WORK TO COMPLETE
Take the entries that follow and return exactly the lines from the one holding "Musikfeuerwerk am Heimatfest-Montag" through the one holding "nochmal auf Video ansehen.", both included. Nothing else is needed.

DATA SECTION section start

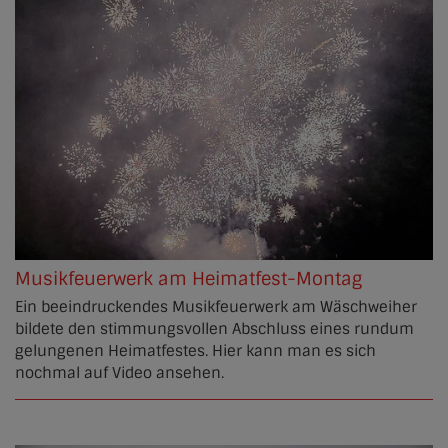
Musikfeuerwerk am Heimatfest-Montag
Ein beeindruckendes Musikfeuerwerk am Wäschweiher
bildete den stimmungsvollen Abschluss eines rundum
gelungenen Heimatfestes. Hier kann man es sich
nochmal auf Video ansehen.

DATA SECTION section end
DATA SECTION section start

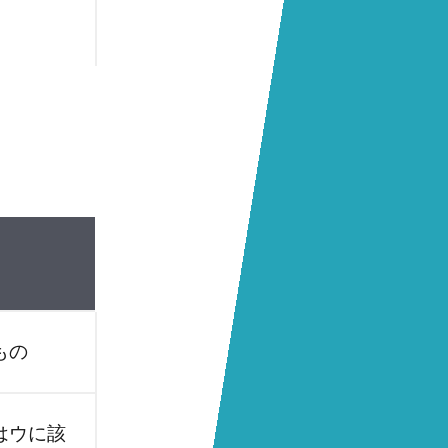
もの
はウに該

DATA SECTION section end

EXERCISE ANSWER
Musikfeuerwerk am Heimatfest-Montag
Ein beeindruckendes Musikfeuerwerk am Wäschweiher
bildete den stimmungsvollen Abschluss eines rundum
gelungenen Heimatfestes. Hier kann man es sich
nochmal auf Video ansehen.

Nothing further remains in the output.